| SELECTED EXCERPT |
______________________________

In our current dictionary project “Bilingual Dictionary Piação-Portuguese” we decided to use Microsoft Excel to edit the dictionary data. This choice had some pragmatic reasons, like that most people/linguists can easily work with a stylesheet, even if they don’t know about all the features of Excel, and that Excel allows to export data in a structured way (as “comma separated values” in a “CSV file”). Still, as the Toolbox dictionary generator is state-of-the-art in language documentation, we needed a way to convert the Excel data to a Toolbox file. We did some first tests with a simple Python script and everything worked out well until now, so here is a short description of our workflow.
We created an empty Toolbox project that will give you a list of standard fields
like Lexeme
, Sound file
, etc. We added two or three example sentences,
customized the fields, and generated a first dictionary to see how the output
will look in the end and to get an example data file that we could use as a
template for the Excel data. The data file will be saved in the project folder
somewhere, in our case it was in
Toolbox Project\DictionaryFactoryPackage\Dictionary.txt
. You can open the
file in a simple text editor to see the content. In our case, an entry looked
like this:
\lx à bia
\sf
\pc
\ph aβiɐ
\se
\ps adv.
\un
\dn rápido, depressa
\sn
\rn rápido
\va
\et antropónimo Bia
\ec referência metonímica à alcunha de
um homem para designar uma
característica que lhe era peculiar
\wh da alcunha de um senhor (Bia) que
achava que tudo se podia resolver
rapidamente, mesmo que sem
qualidade. Doc. em CAORG 2004
\pce
\xv A covana colou do parreiral à bia e
a resmar.
\sfx
\ff
\xn ""A mulher saiu de casa depressa e a
falar sozinha."
\rf Ferreira 2000-2011.
\nt
\cf
\dt 19
For most of the Toolbox fields we defined a column in Excel, with a custom name so that our editors where able to understand the column’s content from the name in Excel. With the column names and the field names in Toolbox we created the following template in Python:
TEMPLATE = """\\lx {Lexema}
\\sf
\\pc
\\ph {Transcrição Fonética}
\\se
\\ps {Classe de Palavras}
\\un
\\dn {Significado}
\\sn
\\rn
\\va
\\et {Etimologia}
\\ec {Comentário de etimologia}
\\wh {Historia da Palavra}
\\pce
\\xv {Exemplos}
\\sfx
\\ff
\\xn {Exemplos PT}
\\rf {Fonte dos exemplos}
\\nt
\\cf
\\dt 31.07.2013
"""

______________________________

| MATERIAL PROVIDED |
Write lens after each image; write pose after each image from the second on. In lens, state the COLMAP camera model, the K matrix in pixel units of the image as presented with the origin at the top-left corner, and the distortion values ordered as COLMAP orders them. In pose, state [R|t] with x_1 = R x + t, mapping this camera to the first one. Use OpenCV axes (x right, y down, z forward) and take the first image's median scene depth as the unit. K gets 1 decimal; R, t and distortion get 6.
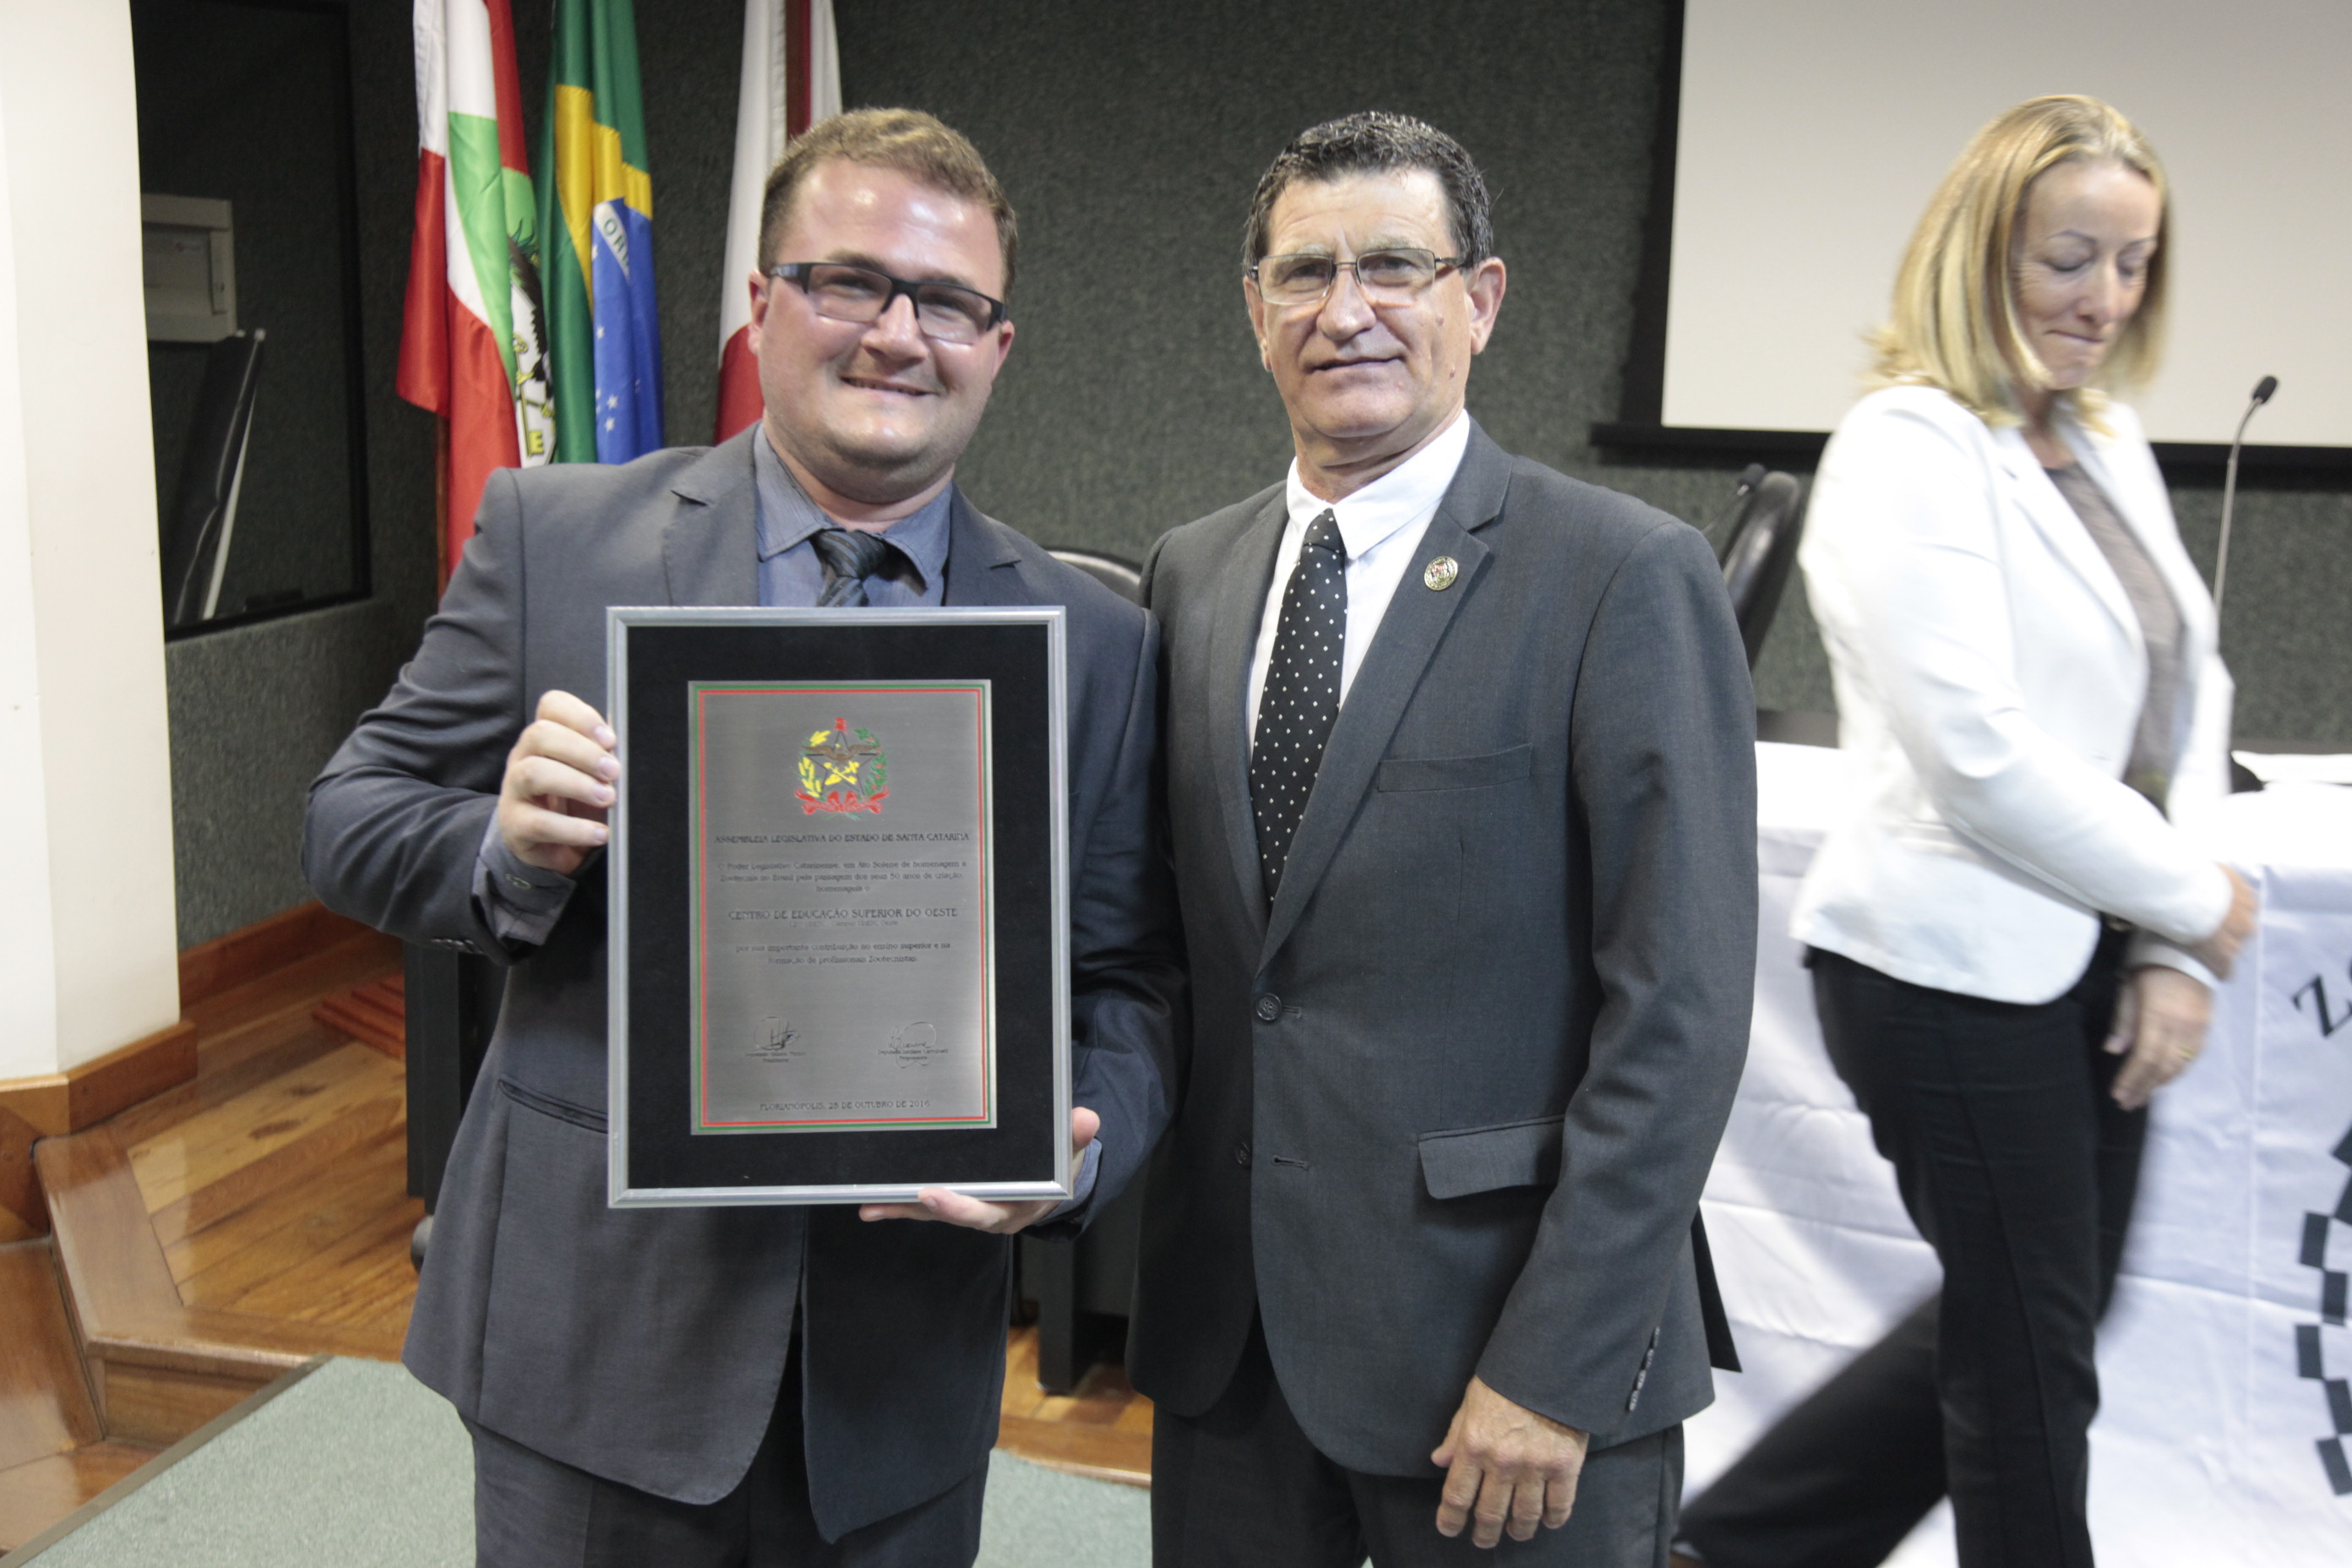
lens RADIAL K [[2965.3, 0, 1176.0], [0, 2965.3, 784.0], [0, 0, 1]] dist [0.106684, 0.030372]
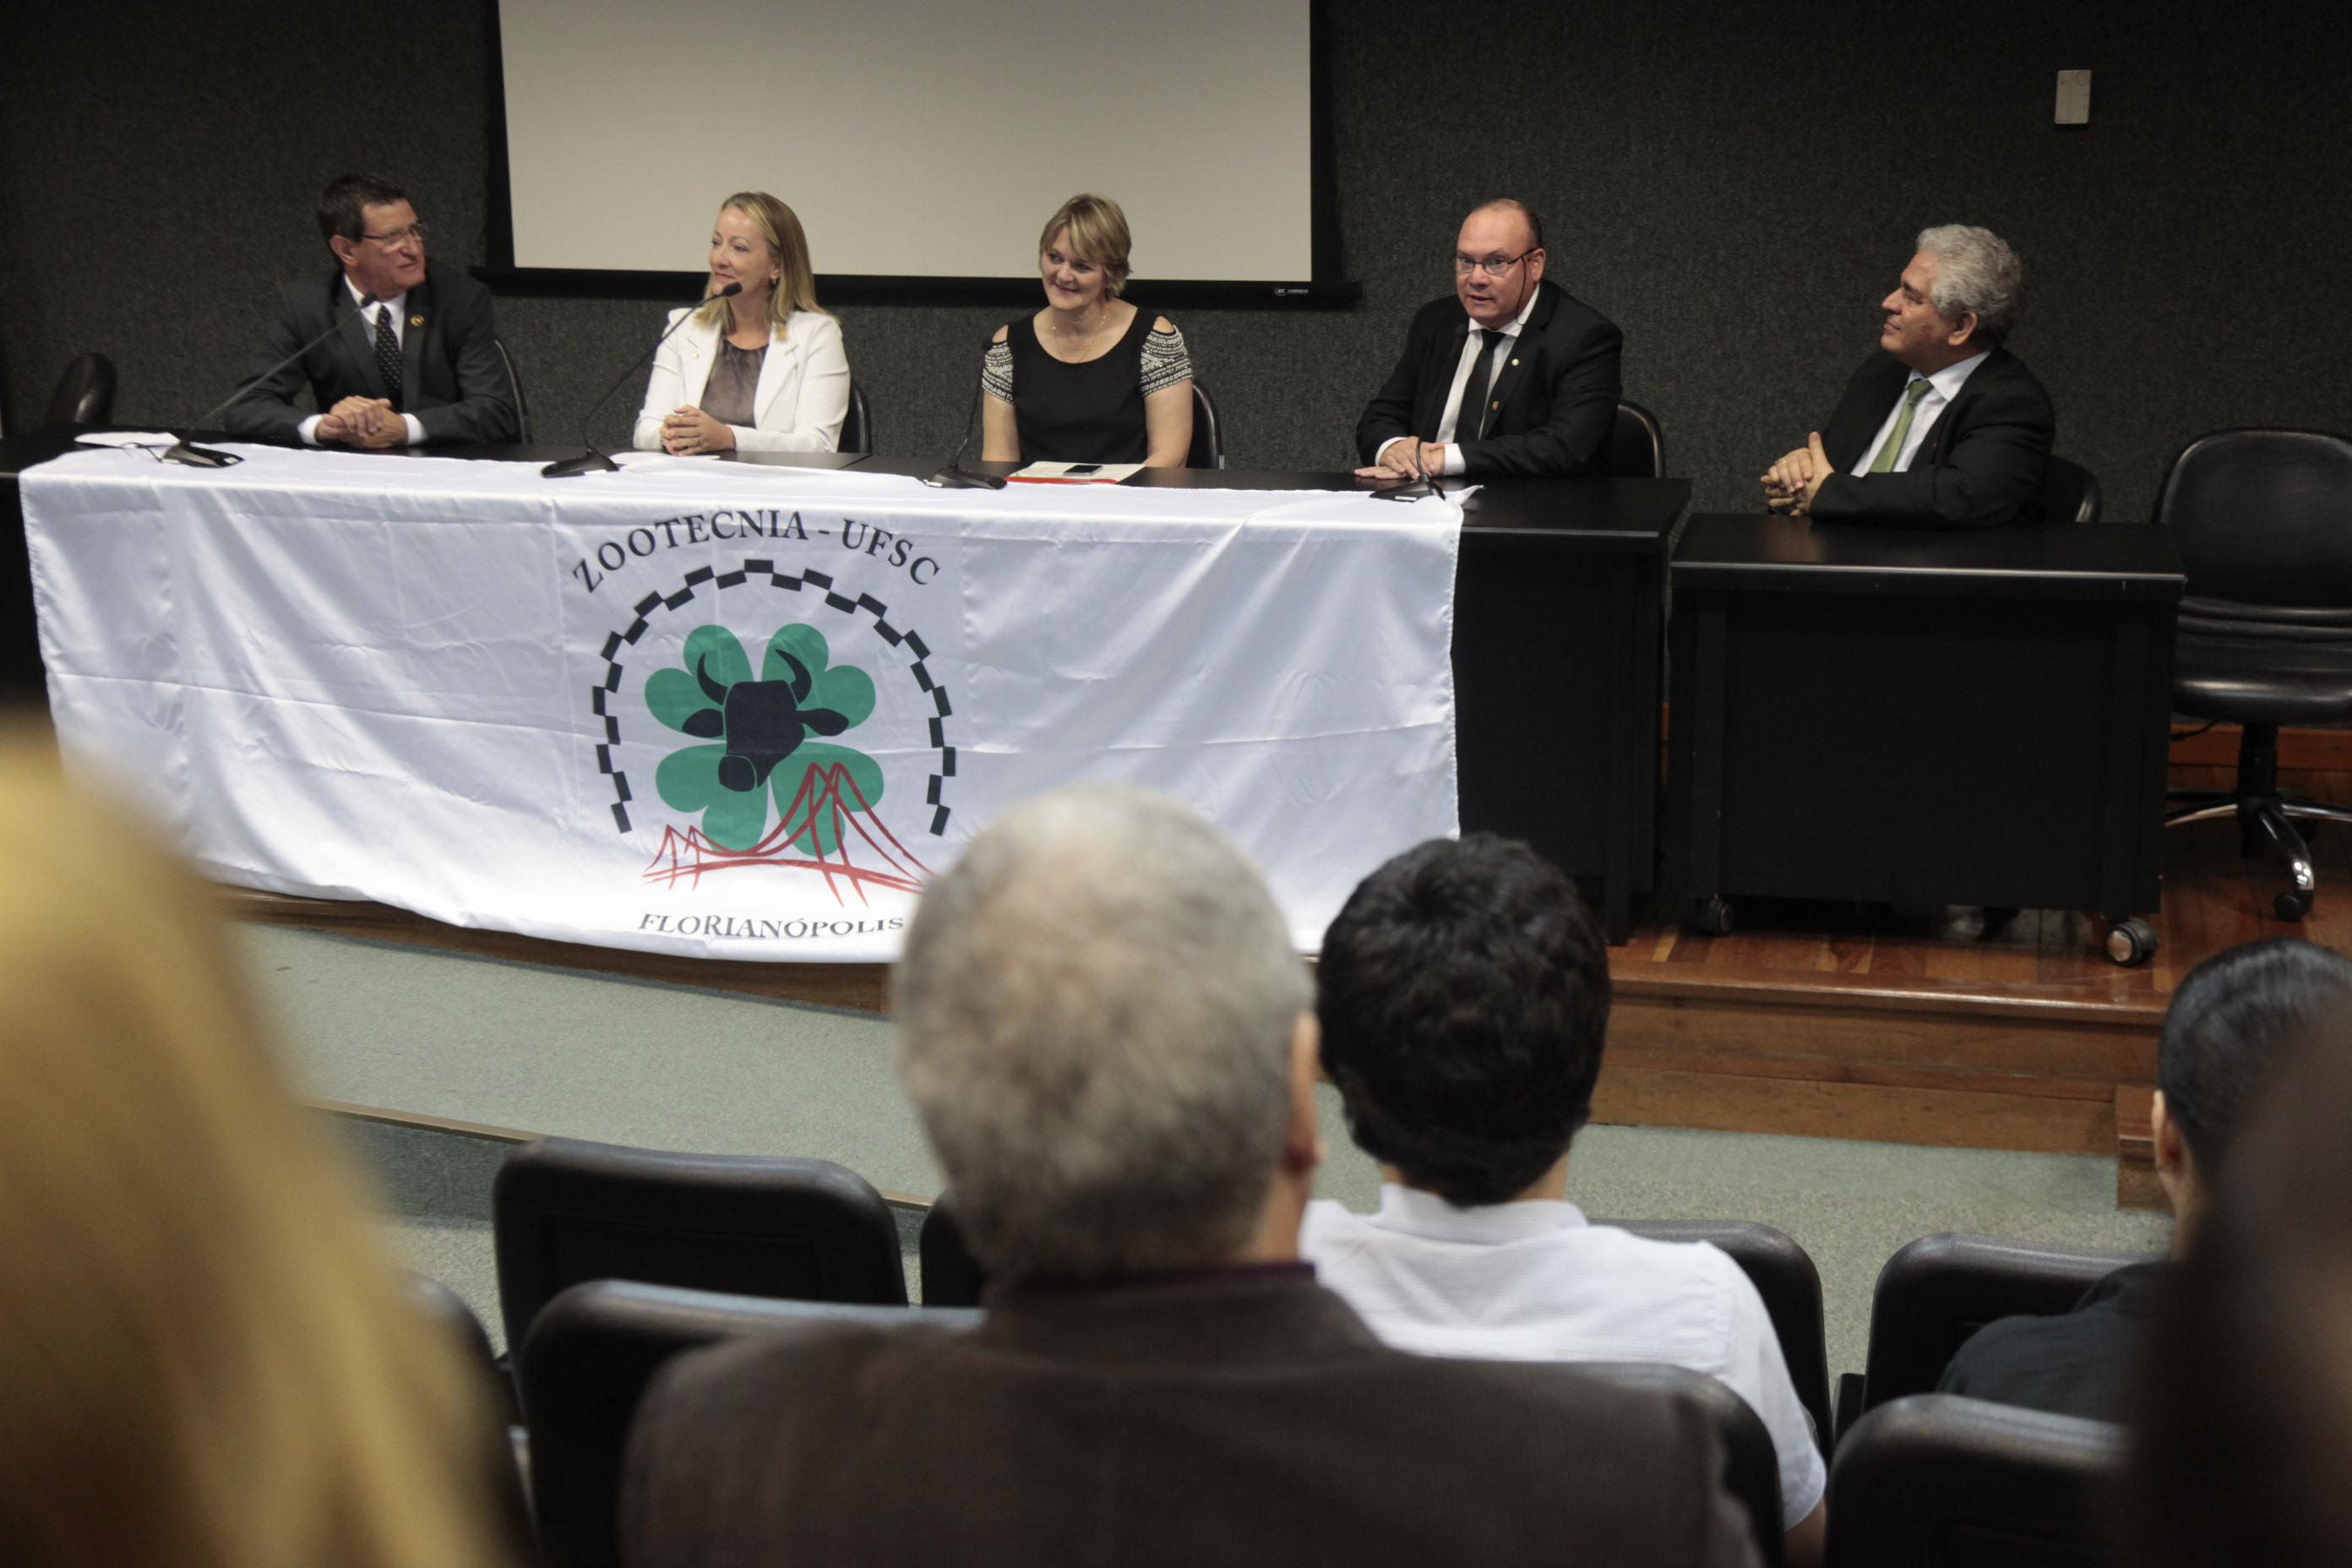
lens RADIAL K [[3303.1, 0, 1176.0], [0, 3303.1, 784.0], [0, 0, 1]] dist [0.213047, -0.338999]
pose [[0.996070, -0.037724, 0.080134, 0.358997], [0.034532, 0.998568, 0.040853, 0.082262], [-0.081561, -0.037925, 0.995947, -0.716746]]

______________________________

| TASKS TO PERFORM |
- 1) From the dictionary workflow text, reproduce the stretch from "In our current" through "of our workflow.".
- 2) According to the dictionary workflow text, at what path was the data file saved in the project folder?
- 3) In one to three sentences, explain why the Excel columns were given custom names, as stated in the dictionary workflow text.

| SOLUTION SET |
- 1)
In our current dictionary project “Bilingual Dictionary Piação-Portuguese” we decided to use Microsoft Excel to edit the dictionary data. This choice had some pragmatic reasons, like that most people/linguists can easily work with a stylesheet, even if they don’t know about all the features of Excel, and that Excel allows to export data in a structured way (as “comma separated values” in a “CSV file”). Still, as the Toolbox dictionary generator is state-of-the-art in language documentation, we needed a way to convert the Excel data to a Toolbox file. We did some first tests with a simple Python script and everything worked out well until now, so here is a short description of our workflow.

- 2) Toolbox Project\DictionaryFactoryPackage\Dictionary.txt

- 3) The columns were given custom names so that the editors would be able to understand each column's content from its name in Excel.